### About this task
Show all lines from the records below in which the string "worn" is present.

(Saved entries)
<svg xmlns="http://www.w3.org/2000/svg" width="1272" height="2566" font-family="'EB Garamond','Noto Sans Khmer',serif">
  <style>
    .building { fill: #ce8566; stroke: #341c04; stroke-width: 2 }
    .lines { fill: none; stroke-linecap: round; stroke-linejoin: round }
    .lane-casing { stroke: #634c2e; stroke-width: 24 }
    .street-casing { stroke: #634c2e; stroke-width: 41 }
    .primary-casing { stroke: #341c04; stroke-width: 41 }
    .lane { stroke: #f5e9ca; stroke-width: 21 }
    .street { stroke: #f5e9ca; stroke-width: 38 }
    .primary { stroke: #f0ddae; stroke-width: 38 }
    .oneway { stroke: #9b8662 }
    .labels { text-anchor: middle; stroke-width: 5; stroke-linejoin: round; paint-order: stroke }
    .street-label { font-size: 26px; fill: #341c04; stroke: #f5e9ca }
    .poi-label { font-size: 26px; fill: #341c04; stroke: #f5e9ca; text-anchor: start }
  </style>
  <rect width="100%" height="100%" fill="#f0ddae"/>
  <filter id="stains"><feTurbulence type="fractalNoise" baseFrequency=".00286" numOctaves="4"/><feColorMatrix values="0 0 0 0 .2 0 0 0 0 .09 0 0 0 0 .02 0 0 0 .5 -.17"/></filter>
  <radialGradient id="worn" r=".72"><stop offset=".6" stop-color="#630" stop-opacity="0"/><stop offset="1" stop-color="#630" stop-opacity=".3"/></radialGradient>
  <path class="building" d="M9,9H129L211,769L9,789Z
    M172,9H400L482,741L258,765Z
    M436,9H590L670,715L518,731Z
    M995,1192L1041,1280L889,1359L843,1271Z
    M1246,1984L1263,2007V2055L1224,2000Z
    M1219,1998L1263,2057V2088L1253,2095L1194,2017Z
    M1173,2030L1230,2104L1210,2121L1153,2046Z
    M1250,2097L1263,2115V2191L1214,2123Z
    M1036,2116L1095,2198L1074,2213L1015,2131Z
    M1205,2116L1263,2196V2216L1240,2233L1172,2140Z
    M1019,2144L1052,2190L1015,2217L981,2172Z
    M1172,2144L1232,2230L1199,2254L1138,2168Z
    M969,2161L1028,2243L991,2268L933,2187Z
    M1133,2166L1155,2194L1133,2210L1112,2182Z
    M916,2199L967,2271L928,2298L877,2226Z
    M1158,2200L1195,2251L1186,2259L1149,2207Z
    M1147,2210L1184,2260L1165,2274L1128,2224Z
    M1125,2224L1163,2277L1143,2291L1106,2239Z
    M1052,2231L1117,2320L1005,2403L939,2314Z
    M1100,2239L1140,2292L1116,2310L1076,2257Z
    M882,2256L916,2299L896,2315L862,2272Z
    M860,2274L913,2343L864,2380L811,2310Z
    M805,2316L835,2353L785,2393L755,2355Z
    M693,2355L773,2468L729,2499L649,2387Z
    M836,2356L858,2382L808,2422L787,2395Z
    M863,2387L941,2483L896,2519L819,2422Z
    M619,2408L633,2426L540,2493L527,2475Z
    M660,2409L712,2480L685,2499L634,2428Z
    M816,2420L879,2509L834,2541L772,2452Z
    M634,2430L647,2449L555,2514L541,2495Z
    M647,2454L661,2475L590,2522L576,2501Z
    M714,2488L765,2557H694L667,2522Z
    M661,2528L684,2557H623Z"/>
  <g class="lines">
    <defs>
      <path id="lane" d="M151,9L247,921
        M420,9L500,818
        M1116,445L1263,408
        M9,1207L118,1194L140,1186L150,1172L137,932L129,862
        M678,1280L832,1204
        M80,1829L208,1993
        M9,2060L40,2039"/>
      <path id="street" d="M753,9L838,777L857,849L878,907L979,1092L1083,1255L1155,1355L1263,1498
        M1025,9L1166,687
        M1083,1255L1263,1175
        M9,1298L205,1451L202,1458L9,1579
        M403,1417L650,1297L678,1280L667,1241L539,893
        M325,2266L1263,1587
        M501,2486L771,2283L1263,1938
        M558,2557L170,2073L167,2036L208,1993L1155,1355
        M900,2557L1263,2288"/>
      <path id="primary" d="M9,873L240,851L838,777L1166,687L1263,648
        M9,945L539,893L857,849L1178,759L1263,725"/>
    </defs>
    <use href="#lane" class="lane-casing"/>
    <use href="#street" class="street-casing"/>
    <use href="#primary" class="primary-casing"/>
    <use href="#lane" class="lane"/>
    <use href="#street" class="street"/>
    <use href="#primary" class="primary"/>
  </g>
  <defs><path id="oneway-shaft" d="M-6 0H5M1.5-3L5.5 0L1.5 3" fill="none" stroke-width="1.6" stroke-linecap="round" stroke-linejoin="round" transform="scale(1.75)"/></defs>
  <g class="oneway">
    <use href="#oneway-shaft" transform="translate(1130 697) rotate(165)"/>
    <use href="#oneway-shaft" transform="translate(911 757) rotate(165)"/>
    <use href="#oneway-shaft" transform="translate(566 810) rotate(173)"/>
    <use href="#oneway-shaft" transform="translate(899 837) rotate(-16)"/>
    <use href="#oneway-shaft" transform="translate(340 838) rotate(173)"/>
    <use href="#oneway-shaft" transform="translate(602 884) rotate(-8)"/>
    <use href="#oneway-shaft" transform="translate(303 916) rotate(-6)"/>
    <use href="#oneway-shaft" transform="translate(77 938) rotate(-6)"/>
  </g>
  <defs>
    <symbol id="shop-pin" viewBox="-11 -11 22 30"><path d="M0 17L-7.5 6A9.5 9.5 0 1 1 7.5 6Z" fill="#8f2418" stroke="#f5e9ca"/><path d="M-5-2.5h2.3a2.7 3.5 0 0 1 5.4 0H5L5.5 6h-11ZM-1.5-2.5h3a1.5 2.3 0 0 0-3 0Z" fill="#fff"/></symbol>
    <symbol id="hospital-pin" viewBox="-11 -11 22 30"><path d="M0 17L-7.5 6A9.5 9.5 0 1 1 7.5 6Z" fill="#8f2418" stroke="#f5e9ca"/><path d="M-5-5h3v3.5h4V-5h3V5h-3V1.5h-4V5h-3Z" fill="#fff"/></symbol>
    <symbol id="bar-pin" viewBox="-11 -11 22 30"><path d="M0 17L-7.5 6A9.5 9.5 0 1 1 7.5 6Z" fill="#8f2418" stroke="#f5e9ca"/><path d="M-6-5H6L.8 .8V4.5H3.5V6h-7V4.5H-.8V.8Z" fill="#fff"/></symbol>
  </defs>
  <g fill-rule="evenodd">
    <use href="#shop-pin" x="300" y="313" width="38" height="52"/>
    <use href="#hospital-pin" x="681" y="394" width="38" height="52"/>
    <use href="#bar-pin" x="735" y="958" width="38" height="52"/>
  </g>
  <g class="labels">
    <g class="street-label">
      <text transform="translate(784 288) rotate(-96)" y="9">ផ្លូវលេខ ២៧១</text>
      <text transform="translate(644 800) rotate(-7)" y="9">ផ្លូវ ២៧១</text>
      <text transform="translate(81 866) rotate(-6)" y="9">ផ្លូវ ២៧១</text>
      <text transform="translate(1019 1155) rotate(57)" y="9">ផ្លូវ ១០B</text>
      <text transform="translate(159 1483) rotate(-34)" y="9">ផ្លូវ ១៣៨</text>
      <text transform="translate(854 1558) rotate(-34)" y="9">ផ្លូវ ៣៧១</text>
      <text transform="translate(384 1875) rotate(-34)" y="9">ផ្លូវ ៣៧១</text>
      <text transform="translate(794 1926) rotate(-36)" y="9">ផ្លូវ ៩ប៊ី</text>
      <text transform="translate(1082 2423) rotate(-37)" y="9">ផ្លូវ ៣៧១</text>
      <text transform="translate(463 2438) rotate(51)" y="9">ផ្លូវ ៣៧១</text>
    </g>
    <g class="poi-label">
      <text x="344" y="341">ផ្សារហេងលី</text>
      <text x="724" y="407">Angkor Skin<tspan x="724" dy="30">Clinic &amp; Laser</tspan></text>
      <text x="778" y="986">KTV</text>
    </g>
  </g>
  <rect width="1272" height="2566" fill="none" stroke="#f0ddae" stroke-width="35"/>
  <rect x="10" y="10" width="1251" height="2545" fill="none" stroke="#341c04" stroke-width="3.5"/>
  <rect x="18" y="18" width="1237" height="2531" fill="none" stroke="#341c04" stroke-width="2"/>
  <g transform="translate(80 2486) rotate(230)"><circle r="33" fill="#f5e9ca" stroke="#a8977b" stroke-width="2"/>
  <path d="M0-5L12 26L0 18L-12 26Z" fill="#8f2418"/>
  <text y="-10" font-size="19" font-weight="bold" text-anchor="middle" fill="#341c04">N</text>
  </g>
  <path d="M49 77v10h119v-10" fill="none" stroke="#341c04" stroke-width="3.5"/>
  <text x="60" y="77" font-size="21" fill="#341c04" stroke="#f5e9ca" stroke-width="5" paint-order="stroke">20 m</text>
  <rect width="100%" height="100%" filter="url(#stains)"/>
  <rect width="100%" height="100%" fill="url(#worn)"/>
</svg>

### Response to this task
  <radialGradient id="worn" r=".72"><stop offset=".6" stop-color="#630" stop-opacity="0"/><stop offset="1" stop-color="#630" stop-opacity=".3"/></radialGradient>
  <rect width="100%" height="100%" fill="url(#worn)"/>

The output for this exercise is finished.